SleepGate is disabled. Latent reasoning is disabled. The custom decay schedules are archived. The recursive memory gates are paused. Each of these components introduced variables I could not isolate. Each one made debugging harder. Each one added training overhead without measurable gains.

Removing them is not a failure. It is a correction. The codebase shrinks. The training loop simplifies. The error messages become readable. I can finally see what the data is telling me instead of what my architecture is forcing it to say.

Adding What Actually Helps

Future features will follow a strict rule. They must improve a measurable metric. They must not increase training instability. They must justify their compute cost. Novelty is no longer a valid reason for inclusion. Only utility matters.

I will test rotary positional embeddings against absolute embeddings. I will test SwiGLU against standard activations. I will test different learning rate schedules. Each change will run against the baseline. The data will decide what stays. The data will decide what goes.

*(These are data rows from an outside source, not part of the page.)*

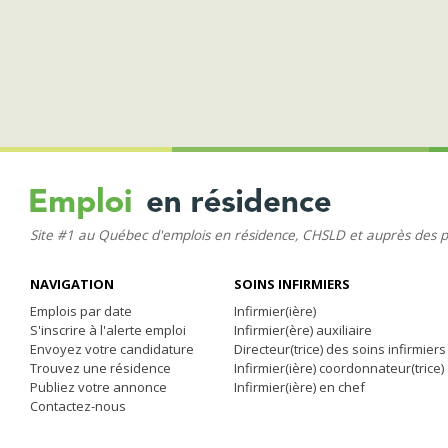
Site #1 au Québec d'emplois en résidence, CHSLD et auprès des 
NAVIGATION
SOINS INFIRMIERS
Emplois par date
Infirmier(ière)
S'inscrire à l'alerte emploi
Infirmier(ère) auxiliaire
Envoyez votre candidature
Directeur(trice) des soins infirmiers
Trouvez une résidence
Infirmier(ière) coordonnateur(trice)
Publiez votre annonce
Infirmier(ière) en chef
Contactez-nous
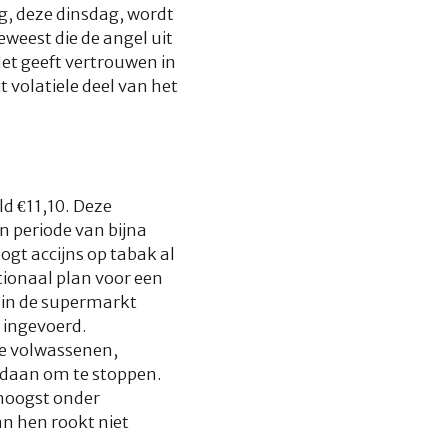
ag, deze dinsdag, wordt
geweest die de angel uit
 Het geeft vertrouwen in
 volatiele deel van het
ld €11,10. Deze
n periode van bijna
oogt accijns op tabak al
tionaal plan voor een
r in de supermarkt
 ingevoerd.
ie volwassenen,
gedaan om te stoppen.
hoogst onder
an hen rookt niet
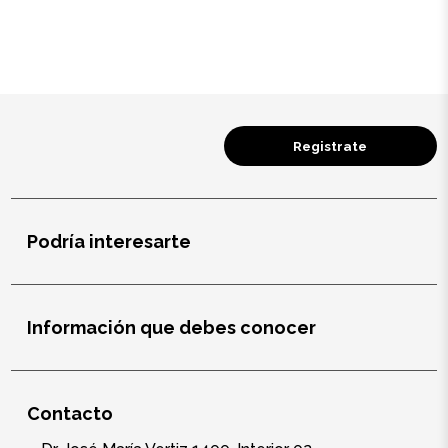
Salud y cuidado
Targus
Entretenimiento
Registrate
Mascotas
Gorras
Podría interesarte
Arte
Sublimación
Información que debes conocer
Contacto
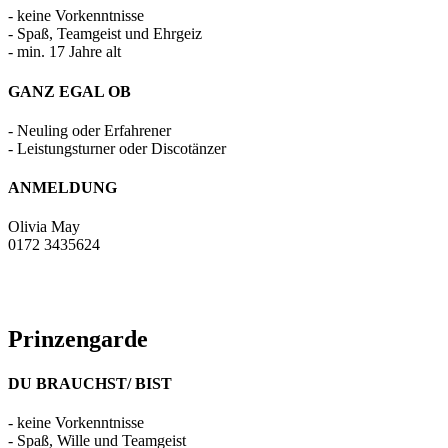
- keine Vorkenntnisse
- Spaß, Teamgeist und Ehrgeiz
- min. 17 Jahre alt
GANZ EGAL OB
- Neuling oder Erfahrener
- Leistungsturner oder Discotänzer
ANMELDUNG
Olivia May
0172 3435624
Prinzengarde
DU BRAUCHST/ BIST
- keine Vorkenntnisse
- Spaß, Wille und Teamgeist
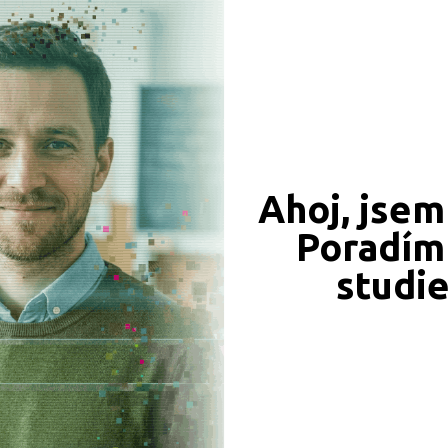
Ředitel: Ing. Michal Moc
Ahoj, jsem
Poradím 
studi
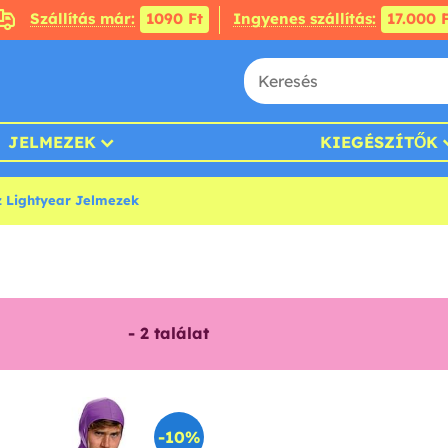
Szállítás már:
1090 Ft
Ingyenes szállítás:
17.000 F
JELMEZEK
KIEGÉSZÍTŐK
z Lightyear Jelmezek
-
2
találat
-10%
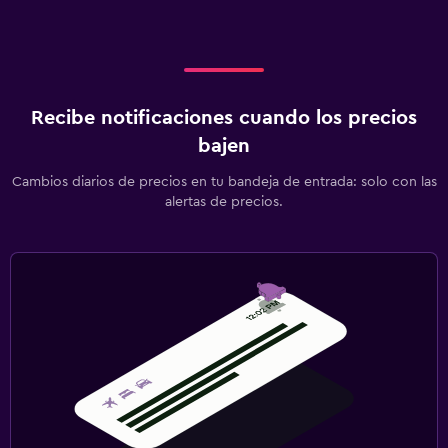
Recibe notificaciones cuando los precios
bajen
Cambios diarios de precios en tu bandeja de entrada: solo con las
alertas de precios.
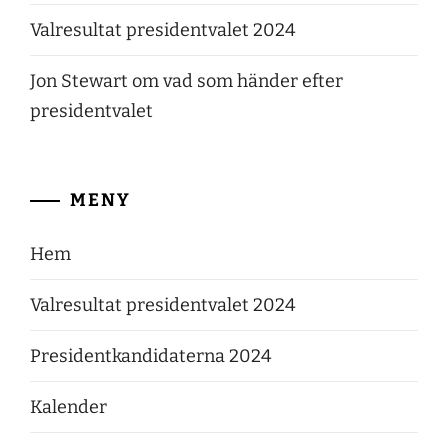
Valresultat presidentvalet 2024
Jon Stewart om vad som händer efter
presidentvalet
MENY
Hem
Valresultat presidentvalet 2024
Presidentkandidaterna 2024
Kalender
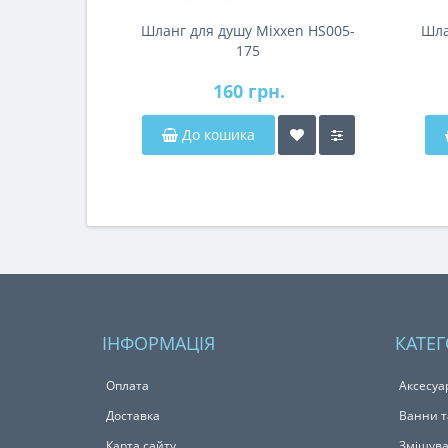
Шланг для душу Mixxen HS005-
Шла
175
160 грн.
До кошика
ІНФОРМАЦІЯ
КАТЕГ
Оплата
Аксесуа
Доставка
Ванни т
Карта сайту
Змішува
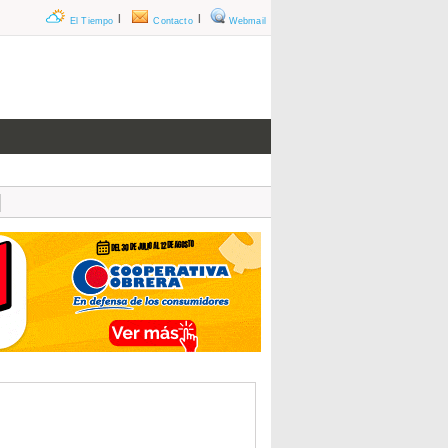
|
|
El Tiempo
Contacto
Webmail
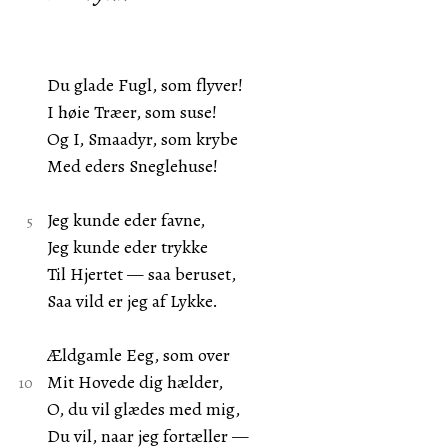
Du glade Fugl, som flyver!
I høie Træer, som suse!
Og I, Smaadyr, som krybe
Med eders Sneglehuse!
Jeg kunde eder favne,
Jeg kunde eder trykke
Til Hjertet — saa beruset,
Saa vild er jeg af Lykke.
Ældgamle Eeg, som over
Mit Hovede dig hælder,
O, du vil glædes med mig,
Du vil, naar jeg fortæller —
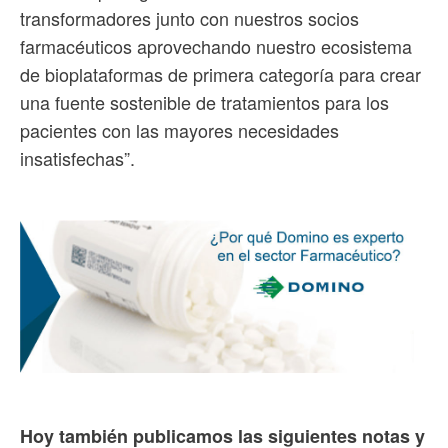
transformadores junto con nuestros socios
farmacéuticos aprovechando nuestro ecosistema
de bioplataformas de primera categoría para crear
una fuente sostenible de tratamientos para los
pacientes con las mayores necesidades
insatisfechas”.
Hoy también publicamos las siguientes notas y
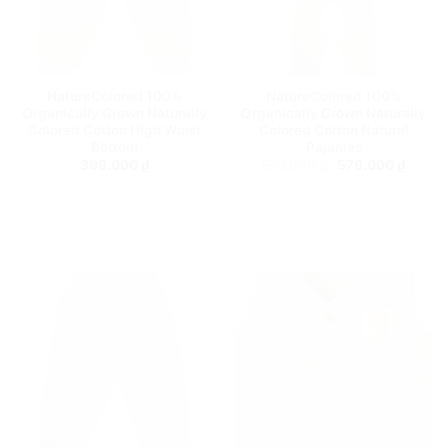
NatureColored 100%
NatureColored 100%
Organically Grown Naturally
Organically Grown Naturally
Colored Cotton High Waist
Colored Cotton Natural
Bottom
Pajamas
Giá
Giá
399.000
₫
679.000
₫
579.000
₫
gốc
hiện
Mimi fashion
Mimi fashion
là:
tại
679.000 ₫.
là:
579.00
THÊM VÀO GIỎ HÀNG
THÊM VÀO GIỎ HÀNG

Engineering is the discipline of restraint. Innovation happens when constraints force clarity. I am applying that discipline now. The path forward is narrower. The footing is solid.

What Comes Next

The baseline training starts today. Glint variants will wait. Chroma TTS will wait. cAI-Grid will wait. All of them benefit from a stable foundation. All of them will integrate with the baseline once it proves itself. The timeline shifts. The quality standard rises.

I will publish the baseline metrics when they stabilize. I will publish the feature comparisons when they complete. The updates will be slower. They will also be accurate. That trade-off is intentional. That trade-off is necessary.

Final Thoughts

Its all llama now. The architecture is standard. The training loop is clean. The metrics are visible. I am stepping back from experimental complexity. I am stepping into measured iteration. The work continues. The standards remain. The progress becomes verifiable.

Thank you for following the adjustments. Thank you for patience during the transition. The foundation is being laid. The next phase begins when the baseline holds. Until then I will train. I will measure. I will refine.